━━ Source text

# finger clicking



## ladylady (Apr 5, 2007)

haveing had a dog i clicked my fingers to get there atention-its working! if there hideing they come to see what the noise is, they cant resist.

ps whisling and squeeking wasnt so usefull


----------



## Stephanie (Mar 25, 2007)

the only time i squeak at my boys is when i first get them and they try to nip at me squeaking is their way of saying HEY i don't like that knock it off


----------



## Night (Feb 23, 2007)

Clicked your fingers? What?


----------



## King420 (Jan 6, 2007)

kinda slid your fingers together like your tryin to snap your fingers with out the snap sound i think......thats how i trained my rat. he knows that either means hes gettin some food or he gonna get some pettin. PS....idk if its just my rat but he loves gettin scratched behind his ears.


----------



## JennieLove (Jan 2, 2007)

OoOoO jay loves that aswell. But only when hes laying down for some reason.


----------



## Stephanie (Mar 25, 2007)

my rats Love being scritched all over especially their tummies and their butts LoL


----------



## Nazarath (Feb 20, 2007)

Naz melts when i get a hold of his ears .


----------



## Night (Feb 23, 2007)

Haha, I'm a moron. I can't believe I didn't realize what she was talking about  Most people call it 'snapping' their fingers.

I only snap my fingers when my rats are doing something I don't want them to be doing (fighting, bunching up towels, chewing on hammocks, et cetera).

My rats loooove being scritched behind the ear! They'll slowly close their eyes and brux in contentment


----------



## DonnaK (Feb 8, 2007)

I only started hearing snapping your fingers when I moved to the states. Back in the UK, we say clicking your fingers.


----------

━━━━

Apply what you read
#1 From the finger-clicking thread, extract the passage between "Haha, I'm a" and "hammocks, et cetera).", inclusive.
#2 Name every distinct username that posts in the finger-clicking thread, listing each one once in order of first appearance.
Use only the finger-clicking thread as your source.

━━ The data

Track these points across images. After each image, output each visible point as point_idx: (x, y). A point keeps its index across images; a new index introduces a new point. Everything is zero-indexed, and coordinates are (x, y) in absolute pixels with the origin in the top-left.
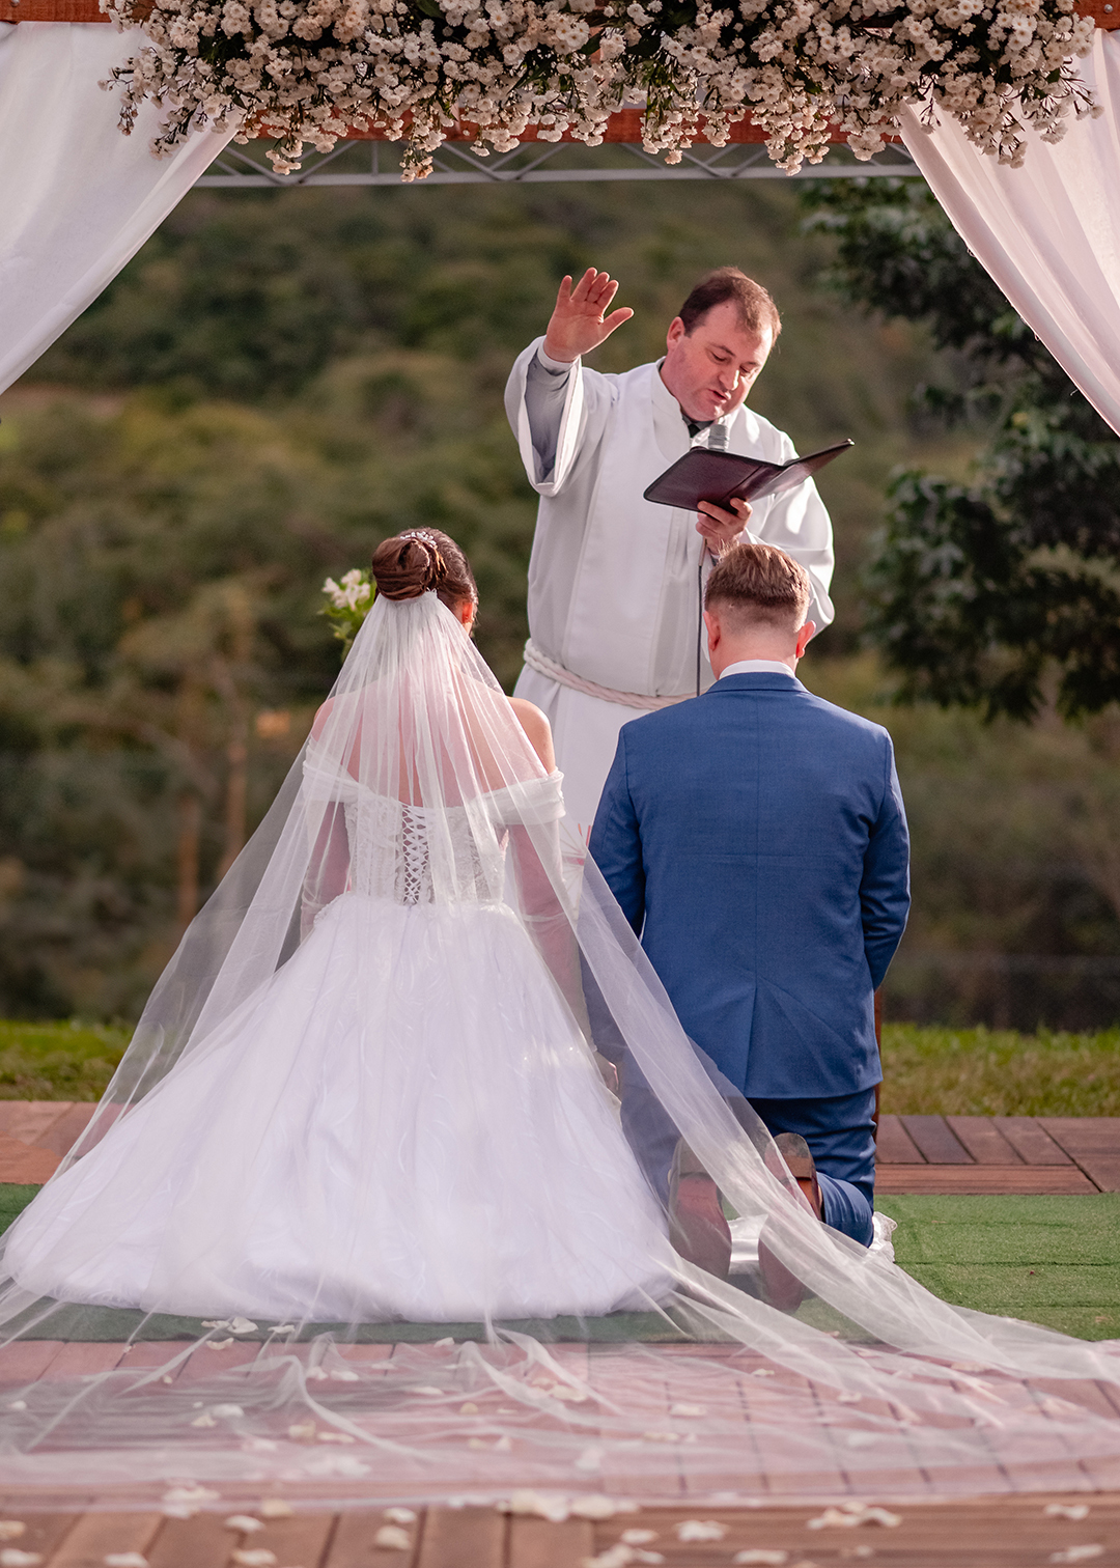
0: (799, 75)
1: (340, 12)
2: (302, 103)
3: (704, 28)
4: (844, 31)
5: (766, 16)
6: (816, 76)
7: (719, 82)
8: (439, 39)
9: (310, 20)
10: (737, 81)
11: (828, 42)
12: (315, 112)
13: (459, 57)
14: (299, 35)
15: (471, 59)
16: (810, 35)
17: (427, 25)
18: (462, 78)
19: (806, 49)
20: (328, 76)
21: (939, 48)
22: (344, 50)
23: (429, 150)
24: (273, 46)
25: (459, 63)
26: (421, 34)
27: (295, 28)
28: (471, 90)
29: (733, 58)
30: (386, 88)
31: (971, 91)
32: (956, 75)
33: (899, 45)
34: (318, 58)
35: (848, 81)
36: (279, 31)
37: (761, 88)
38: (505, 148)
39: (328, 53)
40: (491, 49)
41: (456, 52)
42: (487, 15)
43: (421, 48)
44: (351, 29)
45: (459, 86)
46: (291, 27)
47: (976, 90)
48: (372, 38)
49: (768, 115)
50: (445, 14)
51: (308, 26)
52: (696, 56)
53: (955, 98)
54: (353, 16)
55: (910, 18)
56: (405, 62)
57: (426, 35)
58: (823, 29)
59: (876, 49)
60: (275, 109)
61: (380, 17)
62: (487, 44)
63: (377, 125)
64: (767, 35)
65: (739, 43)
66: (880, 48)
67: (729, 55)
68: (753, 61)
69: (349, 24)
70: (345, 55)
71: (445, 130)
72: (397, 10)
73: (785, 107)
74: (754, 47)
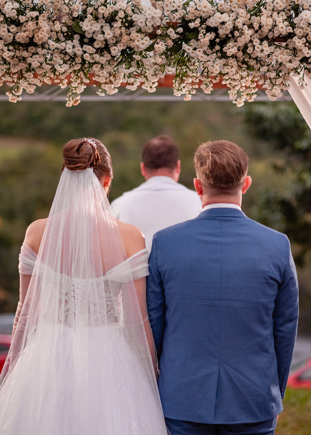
0: (244, 62)
1: (37, 31)
2: (22, 70)
3: (202, 40)
4: (265, 43)
5: (230, 35)
6: (252, 63)
7: (208, 65)
8: (82, 43)
9: (23, 34)
10: (217, 64)
11: (258, 48)
12: (26, 75)
13: (90, 52)
14: (18, 40)
15: (96, 53)
16: (250, 44)
17: (77, 37)
18: (92, 61)
19: (248, 51)
20: (32, 59)
21: (309, 51)
22: (39, 48)
23: (78, 93)
24: (6, 45)
25: (90, 54)
26: (74, 41)
27: (16, 37)
28: (97, 67)
29: (215, 54)
30: (58, 65)
33: (290, 50)
34: (28, 51)
35: (267, 66)
36: (9, 38)
37: (227, 68)
38: (112, 93)
39: (32, 49)
40: (106, 48)
41: (89, 49)
42: (103, 33)
43: (73, 47)
44: (42, 38)
45: (91, 65)
46: (14, 37)
48: (51, 42)
49: (230, 80)
50: (84, 32)
51: (22, 36)
52: (198, 53)
54: (42, 32)
55: (296, 37)
56: (66, 53)
57: (76, 42)
58: (256, 42)
59: (279, 51)
60: (9, 74)
61: (55, 33)
62: (103, 46)
63: (56, 81)
64: (231, 44)
65: (217, 48)
66: (281, 51)
67: (213, 53)
68: (224, 56)
69: (40, 36)
70: (39, 50)
71: (86, 84)
72: (63, 30)
73: (238, 77)
74: (224, 49)
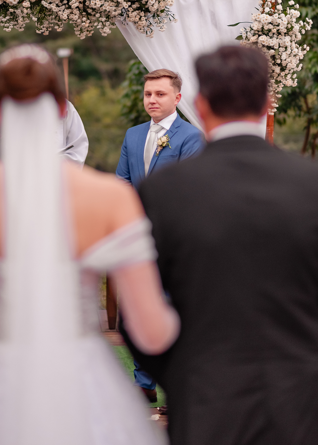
0: (84, 10)
6: (90, 11)
7: (59, 14)
10: (65, 14)
11: (93, 2)
19: (86, 4)
21: (127, 4)
31: (137, 16)
32: (132, 12)
33: (115, 2)
35: (99, 13)
37: (73, 15)
47: (139, 16)
49: (75, 21)
52: (52, 6)
53: (132, 19)
65: (65, 2)
66: (109, 3)
67: (63, 5)
68: (70, 7)
73: (79, 21)
74: (70, 3)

━━━━

Written responses
#1
Haha, I'm a moron. I can't believe I didn't realize what she was talking about  Most people call it 'snapping' their fingers.

I only snap my fingers when my rats are doing something I don't want them to be doing (fighting, bunching up towels, chewing on hammocks, et cetera).

#2 ladylady, Stephanie, Night, King420, JennieLove, Nazarath, DonnaK